Mit 24 Ja-, 16 Nein-Stimmen und 2 Enthaltungen wurde die Vorbereitung eines
Bauleitverfahrens und die Aushandlung aller erforderlichen Verträge zur Entwicklung
des Packhofgeländes beschlossen. Die Bedenken der Bürgerinitiative und eines Teils
der Stadtverordneten sollen, so das Trostpflaster, in den nun folgenden Schritten der
Realisierung des Projekts berücksichtigt werden. DIE LINKE hat sich gegen diesen
Beschluss positioniert, und zwar nicht, weil sie die Bebauung grundsätzlich
blockieren will, sondern weil sie frühere Bebauungsabsichten, wie sie z. B. in dem
"moderierten Strukturkonzept" von 2012 festgehalten sind, nicht genügend
berücksichtigt findet und weil sie der Meinung ist, dass zuerst weitere Schritte zur
Lösung der offensichtlichen Verkehrsprobleme diskutiert werden müssen, und zwar
in einem breiten bürgerschaftlichen Dialog. Dies für einen "Schaufensterbeschluss"
zu halten, wie Dirk Stieger von der neu gegründeten Fraktion "Bürger für Bürger"
einschätzt, ist ungehörig. Da drängt sich im Gegenzug doch glatt die Frage auf, ob
"BüfüBü" denn wirklich das Wohl der Bürger im Auge haben, wenn sie sich in
Sachen Packhof so kritiklos auf die Seite der Verwaltung stellen. Überhaupt glitt die
Diskussion passagenweise ins Ideologische ab, etwa wenn Ralf Weniger (CDU) der
"SED-Nachfolgepartei" die Berechtigung absprechen wollte, mehr Demokratie in der
Meinungsbildung zu verlangen. Der Vorwurf war ausgerechnet an die Adresse von
René Kretzschmar gerichtet, der zu SED-Zeiten noch ein Kind war. Und dies
ausgerechnet vor dem Hintergrund der Mitgliedschaft vieler jetziger CDU-Mitglieder
in der damaligen SED oder einer ihrer "Blockflöten". Dagegen lässt sich mit einer
Frage wie der von Frau Dr. Didczuneit-Sandhop (CDU) sehr viel anfangen: Ob denn
die Bürgerinitiative auch mit bedenken würde, dass der Auto- und
Parkplatzsuchverkehr in der Altstadt beständig zugenommen habe und schon jetzt für
die Anwohner schwer erträglich sei?
Was lange währt, wird endlich gut? Jedenfalls soll die Industriebrache (ehemalige
Stärkefabrik) in der Neuendorfer Straße nach 8 Jahren Hickhack nun doch mit dem
Segen der Verwaltung als "Wohngebiet und Sondergebiet großflächiger Einzelhandel"
entwickelt werden.

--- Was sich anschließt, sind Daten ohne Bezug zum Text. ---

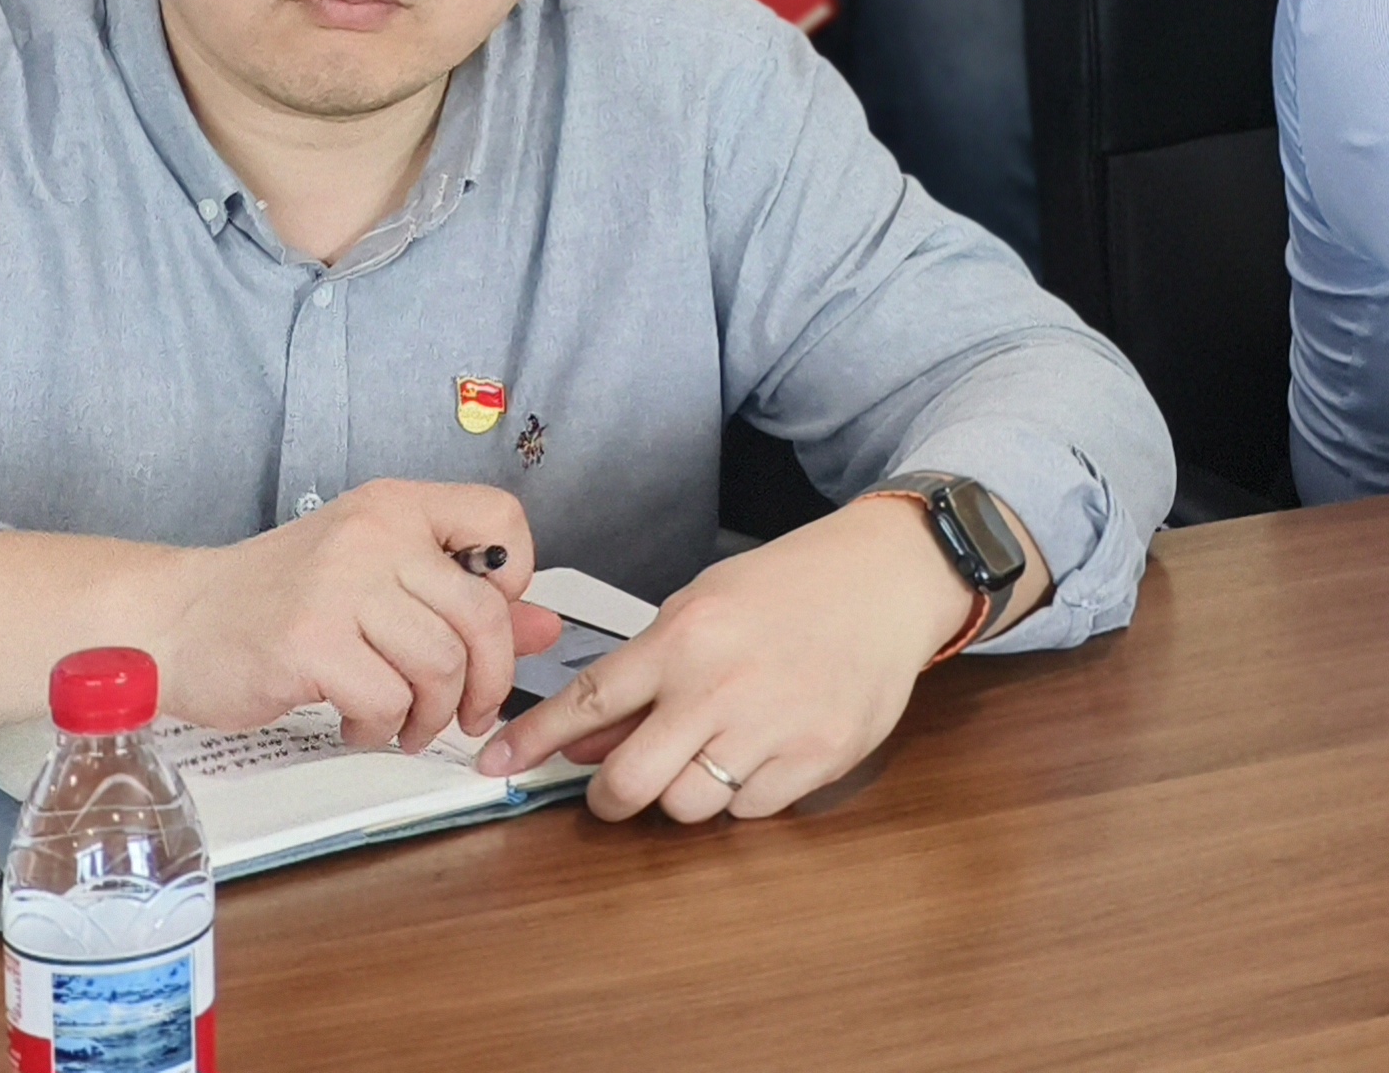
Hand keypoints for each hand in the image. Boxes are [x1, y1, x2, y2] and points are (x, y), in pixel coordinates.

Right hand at [149, 478, 559, 752]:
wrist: (172, 621)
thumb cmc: (277, 600)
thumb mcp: (374, 579)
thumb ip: (460, 599)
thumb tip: (546, 627)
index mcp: (397, 507)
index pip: (500, 519)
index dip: (515, 578)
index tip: (488, 623)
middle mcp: (375, 536)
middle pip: (481, 615)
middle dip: (488, 681)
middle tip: (468, 713)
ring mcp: (340, 587)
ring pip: (439, 665)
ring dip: (432, 714)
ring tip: (406, 724)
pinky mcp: (308, 643)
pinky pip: (386, 700)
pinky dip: (382, 727)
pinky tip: (358, 724)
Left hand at [476, 494, 966, 822]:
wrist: (890, 577)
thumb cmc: (796, 583)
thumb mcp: (705, 604)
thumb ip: (646, 673)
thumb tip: (587, 736)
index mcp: (688, 635)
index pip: (589, 700)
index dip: (533, 741)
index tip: (499, 764)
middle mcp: (724, 684)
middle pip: (628, 783)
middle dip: (610, 795)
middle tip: (619, 784)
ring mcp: (774, 725)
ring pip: (687, 806)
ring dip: (684, 791)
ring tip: (710, 751)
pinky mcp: (819, 755)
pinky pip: (750, 810)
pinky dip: (744, 793)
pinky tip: (761, 751)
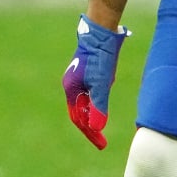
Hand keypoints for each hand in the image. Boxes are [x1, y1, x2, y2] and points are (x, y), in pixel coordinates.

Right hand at [62, 15, 129, 149]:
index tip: (102, 144)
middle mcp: (72, 85)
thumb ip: (98, 106)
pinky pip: (90, 92)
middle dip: (90, 127)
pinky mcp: (86, 71)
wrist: (101, 31)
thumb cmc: (100, 58)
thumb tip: (96, 128)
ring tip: (102, 125)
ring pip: (84, 103)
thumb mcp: (101, 84)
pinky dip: (96, 101)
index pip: (78, 119)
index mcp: (71, 89)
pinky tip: (104, 101)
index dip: (90, 132)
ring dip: (93, 114)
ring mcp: (78, 78)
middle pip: (79, 113)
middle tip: (102, 141)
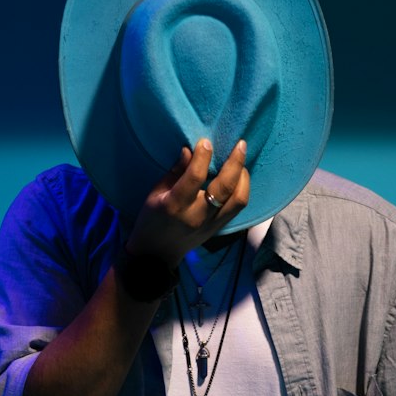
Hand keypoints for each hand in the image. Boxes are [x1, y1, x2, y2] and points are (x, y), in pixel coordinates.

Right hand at [125, 137, 248, 267]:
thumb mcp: (155, 193)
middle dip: (235, 163)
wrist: (157, 254)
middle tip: (240, 144)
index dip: (203, 157)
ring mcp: (211, 224)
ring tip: (241, 161)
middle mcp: (196, 216)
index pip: (195, 177)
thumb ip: (174, 172)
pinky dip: (242, 189)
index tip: (206, 142)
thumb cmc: (151, 218)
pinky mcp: (219, 228)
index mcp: (175, 205)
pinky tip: (239, 177)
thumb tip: (189, 150)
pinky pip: (238, 207)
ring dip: (243, 177)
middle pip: (224, 188)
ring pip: (238, 199)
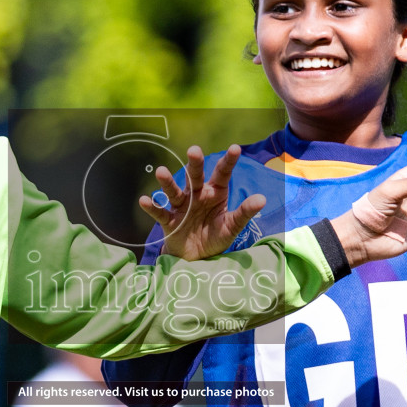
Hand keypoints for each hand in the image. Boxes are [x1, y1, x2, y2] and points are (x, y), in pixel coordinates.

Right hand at [140, 144, 266, 260]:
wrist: (196, 258)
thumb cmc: (215, 237)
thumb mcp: (231, 227)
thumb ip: (244, 213)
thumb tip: (262, 199)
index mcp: (215, 193)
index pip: (222, 174)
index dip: (228, 161)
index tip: (235, 148)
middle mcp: (197, 195)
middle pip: (194, 177)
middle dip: (194, 164)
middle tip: (194, 150)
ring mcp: (181, 207)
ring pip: (174, 191)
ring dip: (167, 182)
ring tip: (160, 171)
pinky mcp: (169, 221)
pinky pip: (160, 212)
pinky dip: (151, 206)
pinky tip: (144, 200)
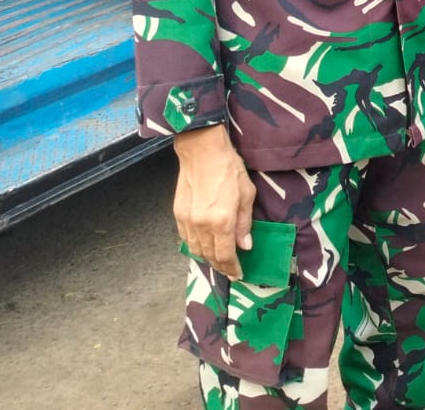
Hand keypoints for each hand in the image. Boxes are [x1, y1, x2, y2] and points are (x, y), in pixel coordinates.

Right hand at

Vorher wurde der Mehrheitswille des SVV jahrelang mit dem
Argument für nichtig erklärt, dass sich das Vorhaben nicht mit dem
Einzelhandelskonzept vertrage. Die jetzige Begründung, dass andere Kaufhallen
dicht gemacht haben und ein Supermarkt unweit von REWE – plus Sahnehäubchen
Wohnbebauung – nun angebracht sei, vermag nicht so recht zu überzeugen. Als
LINKE haben wir Jahr um Jahr für einen EDEKA-Frischemarkt an dieser Stelle
gekämpft, auch, als der Kampf schon aussichtslos schien. Dass plötzlich alles
möglich sein soll, hinterlässt zumindest einen schalen Beigeschmack. Trotzdem
haben wir der Vorlage zugestimmt.
Ein Wort noch zum Tagesordnungspunkt 5, Bericht der Oberbürgermeisterin über
wichtige Gemeindeangelegenheiten: Besonders ausführlich ging Dr. Tiemann auch
diesmal auf Sportereignisse und -erfolge ein, die mit der Stadt Brandenburg verknüpft
sind. Wer mag sich nicht über das gute Abschneiden von Ronja Fini Sturm bei
Olympia oder Martina Willing bei den Paralympics freuen? Ich hätte mir nur
gewünscht, dass auch das Brandenburger Theater und sein derzeit ungewisses
Schicksal einer Erwähnung wert gewesen wäre.